__WHAT IS EXPECTED__. Where a line below includes the word "City", copy that line.

[Saved data entries]
——————

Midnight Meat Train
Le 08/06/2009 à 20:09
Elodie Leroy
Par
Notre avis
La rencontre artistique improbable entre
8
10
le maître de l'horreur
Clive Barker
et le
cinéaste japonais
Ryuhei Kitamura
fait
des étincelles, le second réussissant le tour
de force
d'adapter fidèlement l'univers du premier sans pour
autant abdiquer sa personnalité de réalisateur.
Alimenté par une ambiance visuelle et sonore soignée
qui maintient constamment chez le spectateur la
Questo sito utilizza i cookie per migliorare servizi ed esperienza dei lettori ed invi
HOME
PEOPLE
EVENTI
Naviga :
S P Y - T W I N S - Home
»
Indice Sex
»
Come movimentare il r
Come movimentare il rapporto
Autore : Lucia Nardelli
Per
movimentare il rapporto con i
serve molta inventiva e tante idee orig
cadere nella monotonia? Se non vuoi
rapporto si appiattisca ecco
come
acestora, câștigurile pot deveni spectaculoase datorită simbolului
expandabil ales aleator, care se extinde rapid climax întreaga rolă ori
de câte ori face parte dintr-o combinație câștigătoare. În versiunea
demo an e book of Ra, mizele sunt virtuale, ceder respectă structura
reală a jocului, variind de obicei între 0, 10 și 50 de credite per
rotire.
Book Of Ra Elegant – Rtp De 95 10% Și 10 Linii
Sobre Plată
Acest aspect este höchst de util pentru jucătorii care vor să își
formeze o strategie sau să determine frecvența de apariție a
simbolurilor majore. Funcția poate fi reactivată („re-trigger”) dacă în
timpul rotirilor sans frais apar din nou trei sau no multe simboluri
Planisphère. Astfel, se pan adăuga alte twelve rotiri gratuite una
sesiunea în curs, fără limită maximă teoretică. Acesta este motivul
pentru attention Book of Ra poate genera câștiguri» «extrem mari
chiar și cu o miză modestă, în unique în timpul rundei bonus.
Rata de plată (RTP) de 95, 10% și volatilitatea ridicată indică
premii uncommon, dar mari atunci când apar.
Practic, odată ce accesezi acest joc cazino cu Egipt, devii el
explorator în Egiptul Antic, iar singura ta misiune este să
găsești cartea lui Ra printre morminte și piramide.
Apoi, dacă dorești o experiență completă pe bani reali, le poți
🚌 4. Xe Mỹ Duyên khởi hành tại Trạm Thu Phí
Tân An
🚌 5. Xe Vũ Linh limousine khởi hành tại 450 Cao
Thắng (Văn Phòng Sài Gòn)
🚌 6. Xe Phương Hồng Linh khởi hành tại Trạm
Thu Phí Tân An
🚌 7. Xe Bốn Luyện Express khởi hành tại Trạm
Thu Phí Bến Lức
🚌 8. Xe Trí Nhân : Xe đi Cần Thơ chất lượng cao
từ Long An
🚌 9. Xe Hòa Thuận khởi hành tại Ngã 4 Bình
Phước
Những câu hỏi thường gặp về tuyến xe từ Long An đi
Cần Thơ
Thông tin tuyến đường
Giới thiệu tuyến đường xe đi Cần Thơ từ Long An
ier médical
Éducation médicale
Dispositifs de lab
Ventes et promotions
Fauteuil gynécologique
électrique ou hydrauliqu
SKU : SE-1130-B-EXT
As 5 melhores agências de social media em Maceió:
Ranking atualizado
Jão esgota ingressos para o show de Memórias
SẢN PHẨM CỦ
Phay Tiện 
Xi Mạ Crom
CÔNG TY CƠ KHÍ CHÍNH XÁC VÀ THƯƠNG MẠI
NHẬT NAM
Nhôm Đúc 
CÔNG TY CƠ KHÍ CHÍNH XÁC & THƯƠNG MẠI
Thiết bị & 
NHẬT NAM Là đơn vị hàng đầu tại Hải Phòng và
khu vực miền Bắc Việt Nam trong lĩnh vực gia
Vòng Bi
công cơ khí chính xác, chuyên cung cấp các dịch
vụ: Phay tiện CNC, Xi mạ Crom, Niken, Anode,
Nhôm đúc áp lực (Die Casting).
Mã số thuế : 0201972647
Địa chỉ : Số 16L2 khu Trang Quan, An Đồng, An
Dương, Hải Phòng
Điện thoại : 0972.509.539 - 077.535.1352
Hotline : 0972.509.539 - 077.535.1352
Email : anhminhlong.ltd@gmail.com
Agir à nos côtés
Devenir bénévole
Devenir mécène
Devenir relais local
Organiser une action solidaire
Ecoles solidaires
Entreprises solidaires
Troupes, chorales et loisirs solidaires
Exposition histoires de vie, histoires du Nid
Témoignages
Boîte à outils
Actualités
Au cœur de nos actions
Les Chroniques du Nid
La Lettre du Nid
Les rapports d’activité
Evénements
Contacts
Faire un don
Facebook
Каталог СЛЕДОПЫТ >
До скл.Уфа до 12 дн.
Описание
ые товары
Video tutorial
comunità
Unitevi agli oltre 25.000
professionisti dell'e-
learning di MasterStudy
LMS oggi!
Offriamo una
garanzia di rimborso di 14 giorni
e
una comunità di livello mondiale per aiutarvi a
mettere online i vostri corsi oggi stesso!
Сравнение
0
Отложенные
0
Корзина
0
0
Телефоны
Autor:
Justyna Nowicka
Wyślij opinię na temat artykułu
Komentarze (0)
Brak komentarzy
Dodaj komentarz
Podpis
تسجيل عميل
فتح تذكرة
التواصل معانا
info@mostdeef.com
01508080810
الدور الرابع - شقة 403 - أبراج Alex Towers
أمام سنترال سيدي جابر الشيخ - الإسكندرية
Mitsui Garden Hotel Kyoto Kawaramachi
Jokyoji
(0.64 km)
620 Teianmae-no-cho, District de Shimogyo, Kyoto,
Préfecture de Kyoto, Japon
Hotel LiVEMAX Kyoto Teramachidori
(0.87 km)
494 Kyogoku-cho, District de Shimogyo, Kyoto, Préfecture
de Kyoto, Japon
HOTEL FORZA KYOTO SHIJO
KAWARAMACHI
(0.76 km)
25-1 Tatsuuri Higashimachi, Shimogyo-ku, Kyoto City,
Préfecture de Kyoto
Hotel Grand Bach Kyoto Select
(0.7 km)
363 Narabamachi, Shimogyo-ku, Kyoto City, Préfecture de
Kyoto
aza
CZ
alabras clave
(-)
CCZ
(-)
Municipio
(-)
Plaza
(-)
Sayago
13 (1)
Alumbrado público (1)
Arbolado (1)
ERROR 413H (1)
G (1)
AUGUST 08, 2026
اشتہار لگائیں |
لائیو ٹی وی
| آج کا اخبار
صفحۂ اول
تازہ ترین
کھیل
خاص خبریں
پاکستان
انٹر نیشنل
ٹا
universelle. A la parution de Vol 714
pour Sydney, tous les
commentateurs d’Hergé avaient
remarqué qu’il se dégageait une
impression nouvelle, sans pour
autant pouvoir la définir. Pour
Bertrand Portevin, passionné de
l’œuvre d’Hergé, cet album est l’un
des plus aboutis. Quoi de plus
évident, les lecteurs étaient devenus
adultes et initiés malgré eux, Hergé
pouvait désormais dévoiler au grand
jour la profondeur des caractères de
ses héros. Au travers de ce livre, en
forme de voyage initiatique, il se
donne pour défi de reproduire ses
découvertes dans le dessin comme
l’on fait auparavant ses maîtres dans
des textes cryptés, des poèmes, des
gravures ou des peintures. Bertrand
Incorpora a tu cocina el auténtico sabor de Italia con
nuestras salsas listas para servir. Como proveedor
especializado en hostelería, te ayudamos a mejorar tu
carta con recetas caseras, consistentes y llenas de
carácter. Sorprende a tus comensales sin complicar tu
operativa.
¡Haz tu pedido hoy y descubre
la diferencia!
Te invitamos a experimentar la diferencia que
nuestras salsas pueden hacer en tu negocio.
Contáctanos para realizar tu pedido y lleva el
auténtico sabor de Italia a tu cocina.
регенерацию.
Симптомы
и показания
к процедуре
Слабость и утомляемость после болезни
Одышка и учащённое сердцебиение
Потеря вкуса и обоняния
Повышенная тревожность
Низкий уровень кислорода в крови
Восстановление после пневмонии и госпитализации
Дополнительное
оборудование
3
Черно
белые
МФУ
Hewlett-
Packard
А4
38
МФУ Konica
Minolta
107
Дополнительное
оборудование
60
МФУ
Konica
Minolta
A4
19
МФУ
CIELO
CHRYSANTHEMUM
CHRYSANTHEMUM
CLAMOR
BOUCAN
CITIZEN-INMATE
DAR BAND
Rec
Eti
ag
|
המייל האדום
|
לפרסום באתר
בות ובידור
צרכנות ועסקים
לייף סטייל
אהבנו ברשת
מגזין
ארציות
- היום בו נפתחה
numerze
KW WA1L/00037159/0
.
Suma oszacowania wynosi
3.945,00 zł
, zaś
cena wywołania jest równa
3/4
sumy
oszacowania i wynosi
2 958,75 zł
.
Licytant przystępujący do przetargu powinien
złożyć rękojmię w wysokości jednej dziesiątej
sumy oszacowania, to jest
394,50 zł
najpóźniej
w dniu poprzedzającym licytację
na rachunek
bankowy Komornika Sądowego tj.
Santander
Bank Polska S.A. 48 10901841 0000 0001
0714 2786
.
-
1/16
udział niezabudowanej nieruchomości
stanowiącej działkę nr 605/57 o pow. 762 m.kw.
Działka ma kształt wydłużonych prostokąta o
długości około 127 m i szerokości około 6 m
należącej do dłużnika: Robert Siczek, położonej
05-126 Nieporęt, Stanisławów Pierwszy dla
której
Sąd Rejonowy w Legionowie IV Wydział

——————

__FINAL ANSWER__.
25-1 Tatsuuri Higashimachi, Shimogyo-ku, Kyoto City,
363 Narabamachi, Shimogyo-ku, Kyoto City, Préfecture de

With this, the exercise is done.